**DONNÉES FOURNIES**
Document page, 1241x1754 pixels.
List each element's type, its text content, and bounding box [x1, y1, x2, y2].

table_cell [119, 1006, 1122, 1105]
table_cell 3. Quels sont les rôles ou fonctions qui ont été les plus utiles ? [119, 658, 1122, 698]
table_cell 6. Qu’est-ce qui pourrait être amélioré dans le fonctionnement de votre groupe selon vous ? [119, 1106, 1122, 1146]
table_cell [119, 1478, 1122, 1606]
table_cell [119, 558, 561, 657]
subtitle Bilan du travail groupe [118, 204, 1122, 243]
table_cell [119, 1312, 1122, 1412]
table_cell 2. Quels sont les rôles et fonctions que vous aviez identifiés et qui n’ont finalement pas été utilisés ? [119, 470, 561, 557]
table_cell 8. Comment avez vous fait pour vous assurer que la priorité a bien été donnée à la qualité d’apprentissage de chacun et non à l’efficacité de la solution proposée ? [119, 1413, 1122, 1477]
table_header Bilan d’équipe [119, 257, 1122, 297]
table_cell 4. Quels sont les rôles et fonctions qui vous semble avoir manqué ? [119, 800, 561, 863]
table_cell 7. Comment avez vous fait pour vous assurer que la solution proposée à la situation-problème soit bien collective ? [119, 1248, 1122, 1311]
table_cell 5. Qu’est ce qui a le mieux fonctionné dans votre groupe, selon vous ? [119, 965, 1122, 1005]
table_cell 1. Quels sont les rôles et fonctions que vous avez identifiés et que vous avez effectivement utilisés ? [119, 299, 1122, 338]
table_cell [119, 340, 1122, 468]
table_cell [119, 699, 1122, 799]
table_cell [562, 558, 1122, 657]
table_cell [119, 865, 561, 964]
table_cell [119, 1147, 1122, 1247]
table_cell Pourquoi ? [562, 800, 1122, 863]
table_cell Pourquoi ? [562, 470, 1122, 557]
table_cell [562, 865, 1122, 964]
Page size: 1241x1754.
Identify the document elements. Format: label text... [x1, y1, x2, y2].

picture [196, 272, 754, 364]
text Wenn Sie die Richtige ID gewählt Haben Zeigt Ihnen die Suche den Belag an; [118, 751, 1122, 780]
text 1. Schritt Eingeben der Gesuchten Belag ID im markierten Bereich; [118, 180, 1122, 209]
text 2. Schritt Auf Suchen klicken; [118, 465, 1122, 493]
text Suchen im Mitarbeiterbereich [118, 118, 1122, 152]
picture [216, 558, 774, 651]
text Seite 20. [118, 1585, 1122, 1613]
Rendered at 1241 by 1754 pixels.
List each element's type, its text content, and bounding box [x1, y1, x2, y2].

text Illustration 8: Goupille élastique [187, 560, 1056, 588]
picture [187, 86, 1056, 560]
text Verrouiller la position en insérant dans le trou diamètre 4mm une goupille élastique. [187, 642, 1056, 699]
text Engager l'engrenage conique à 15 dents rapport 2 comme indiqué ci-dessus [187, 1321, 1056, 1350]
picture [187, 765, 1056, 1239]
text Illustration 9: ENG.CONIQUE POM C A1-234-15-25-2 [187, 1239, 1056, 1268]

**ÉNONCÉ**
Recopiez mot pour mot les lignes de la liste, de la ligne contenant « picture [196, 272, 754, 364] » jusqu'à la ligne contenant « text Seite 20. [118, 1585, 1122, 1613] » incluse.

**RÉSULTAT ATTENDU**
picture [196, 272, 754, 364]
text Wenn Sie die Richtige ID gewählt Haben Zeigt Ihnen die Suche den Belag an; [118, 751, 1122, 780]
text 1. Schritt Eingeben der Gesuchten Belag ID im markierten Bereich; [118, 180, 1122, 209]
text 2. Schritt Auf Suchen klicken; [118, 465, 1122, 493]
text Suchen im Mitarbeiterbereich [118, 118, 1122, 152]
picture [216, 558, 774, 651]
text Seite 20. [118, 1585, 1122, 1613]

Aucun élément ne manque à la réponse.